*Task details*: Read each of the lines below and tally those with "CIRCLE"; the tally is the whole answer.

Saved entries
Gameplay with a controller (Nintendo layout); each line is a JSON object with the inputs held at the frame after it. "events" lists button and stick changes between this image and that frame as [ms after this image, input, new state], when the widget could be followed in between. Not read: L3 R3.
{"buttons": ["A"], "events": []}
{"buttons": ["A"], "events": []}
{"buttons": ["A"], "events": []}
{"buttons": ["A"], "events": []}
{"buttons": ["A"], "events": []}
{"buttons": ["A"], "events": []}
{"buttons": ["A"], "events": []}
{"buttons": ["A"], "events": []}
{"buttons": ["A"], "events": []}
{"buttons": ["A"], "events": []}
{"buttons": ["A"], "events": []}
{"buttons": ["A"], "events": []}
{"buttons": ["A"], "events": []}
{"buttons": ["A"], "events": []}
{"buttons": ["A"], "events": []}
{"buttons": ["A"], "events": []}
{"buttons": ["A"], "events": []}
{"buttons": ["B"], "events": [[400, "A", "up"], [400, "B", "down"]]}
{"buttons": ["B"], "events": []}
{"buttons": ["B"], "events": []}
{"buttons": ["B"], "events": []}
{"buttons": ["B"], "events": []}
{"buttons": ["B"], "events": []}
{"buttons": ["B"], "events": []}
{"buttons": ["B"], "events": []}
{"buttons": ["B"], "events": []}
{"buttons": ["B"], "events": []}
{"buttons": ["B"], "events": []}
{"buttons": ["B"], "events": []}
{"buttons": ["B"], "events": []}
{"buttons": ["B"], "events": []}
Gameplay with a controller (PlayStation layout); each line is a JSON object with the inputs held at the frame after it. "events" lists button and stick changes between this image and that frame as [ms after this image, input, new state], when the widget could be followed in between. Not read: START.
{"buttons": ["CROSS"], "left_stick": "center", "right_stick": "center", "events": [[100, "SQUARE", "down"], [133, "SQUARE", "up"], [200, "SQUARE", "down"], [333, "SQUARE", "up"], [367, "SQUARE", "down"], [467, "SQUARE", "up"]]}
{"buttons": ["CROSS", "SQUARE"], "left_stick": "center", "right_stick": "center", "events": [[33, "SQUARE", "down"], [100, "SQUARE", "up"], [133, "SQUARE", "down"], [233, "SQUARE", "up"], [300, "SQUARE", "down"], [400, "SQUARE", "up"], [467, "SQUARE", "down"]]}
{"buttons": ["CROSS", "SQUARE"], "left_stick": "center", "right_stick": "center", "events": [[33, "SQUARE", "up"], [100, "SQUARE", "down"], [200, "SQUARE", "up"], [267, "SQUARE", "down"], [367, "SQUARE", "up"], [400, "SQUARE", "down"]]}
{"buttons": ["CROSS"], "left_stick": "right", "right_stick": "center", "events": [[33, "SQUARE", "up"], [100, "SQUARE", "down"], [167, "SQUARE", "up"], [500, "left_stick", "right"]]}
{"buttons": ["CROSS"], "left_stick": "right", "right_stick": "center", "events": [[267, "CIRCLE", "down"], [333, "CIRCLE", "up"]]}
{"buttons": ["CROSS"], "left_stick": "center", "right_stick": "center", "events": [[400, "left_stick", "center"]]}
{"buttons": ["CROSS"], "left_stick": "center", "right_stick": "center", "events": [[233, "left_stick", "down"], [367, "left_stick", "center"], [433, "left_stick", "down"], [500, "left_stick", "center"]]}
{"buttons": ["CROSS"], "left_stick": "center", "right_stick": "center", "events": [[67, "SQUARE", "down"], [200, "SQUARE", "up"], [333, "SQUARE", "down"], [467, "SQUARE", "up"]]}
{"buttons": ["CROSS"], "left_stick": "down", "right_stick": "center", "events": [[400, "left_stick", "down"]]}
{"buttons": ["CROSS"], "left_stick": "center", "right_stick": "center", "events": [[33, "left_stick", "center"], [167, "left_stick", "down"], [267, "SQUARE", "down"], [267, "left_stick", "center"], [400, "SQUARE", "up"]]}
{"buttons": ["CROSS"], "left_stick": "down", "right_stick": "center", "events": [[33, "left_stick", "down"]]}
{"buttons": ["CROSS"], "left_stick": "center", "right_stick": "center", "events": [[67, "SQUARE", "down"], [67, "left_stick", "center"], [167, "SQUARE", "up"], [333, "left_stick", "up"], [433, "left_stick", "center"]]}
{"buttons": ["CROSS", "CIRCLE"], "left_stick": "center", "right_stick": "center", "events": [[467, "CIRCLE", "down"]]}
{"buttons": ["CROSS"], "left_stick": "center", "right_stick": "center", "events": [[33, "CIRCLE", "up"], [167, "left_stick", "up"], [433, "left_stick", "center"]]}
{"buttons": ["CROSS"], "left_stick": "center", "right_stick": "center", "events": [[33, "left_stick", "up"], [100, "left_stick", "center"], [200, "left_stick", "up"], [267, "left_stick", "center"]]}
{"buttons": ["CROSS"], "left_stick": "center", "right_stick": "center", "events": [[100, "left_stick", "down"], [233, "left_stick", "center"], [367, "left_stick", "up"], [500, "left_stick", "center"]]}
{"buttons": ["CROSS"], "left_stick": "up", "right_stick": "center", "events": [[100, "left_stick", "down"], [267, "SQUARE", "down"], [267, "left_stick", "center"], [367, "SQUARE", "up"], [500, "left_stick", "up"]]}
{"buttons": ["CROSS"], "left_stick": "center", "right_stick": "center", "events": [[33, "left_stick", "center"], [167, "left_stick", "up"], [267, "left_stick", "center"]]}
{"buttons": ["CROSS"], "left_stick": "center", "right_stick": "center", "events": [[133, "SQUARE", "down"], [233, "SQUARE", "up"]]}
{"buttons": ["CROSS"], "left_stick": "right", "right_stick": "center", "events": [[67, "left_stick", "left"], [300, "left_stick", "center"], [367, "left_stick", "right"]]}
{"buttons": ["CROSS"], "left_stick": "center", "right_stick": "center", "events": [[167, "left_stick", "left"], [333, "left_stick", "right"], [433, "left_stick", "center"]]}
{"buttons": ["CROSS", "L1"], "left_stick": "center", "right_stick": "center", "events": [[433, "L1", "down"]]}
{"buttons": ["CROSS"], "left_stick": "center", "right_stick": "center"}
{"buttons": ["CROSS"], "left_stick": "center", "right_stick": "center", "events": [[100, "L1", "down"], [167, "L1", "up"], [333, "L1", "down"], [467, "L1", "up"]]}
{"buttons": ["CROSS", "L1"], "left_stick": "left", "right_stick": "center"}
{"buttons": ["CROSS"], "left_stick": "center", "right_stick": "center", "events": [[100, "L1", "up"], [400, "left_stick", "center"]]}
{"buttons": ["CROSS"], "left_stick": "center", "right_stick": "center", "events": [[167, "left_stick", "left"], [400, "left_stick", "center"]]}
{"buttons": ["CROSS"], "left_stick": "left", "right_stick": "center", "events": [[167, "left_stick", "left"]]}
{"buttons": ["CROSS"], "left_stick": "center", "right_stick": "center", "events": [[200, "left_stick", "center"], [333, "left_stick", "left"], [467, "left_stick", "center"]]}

*Task solution*: 3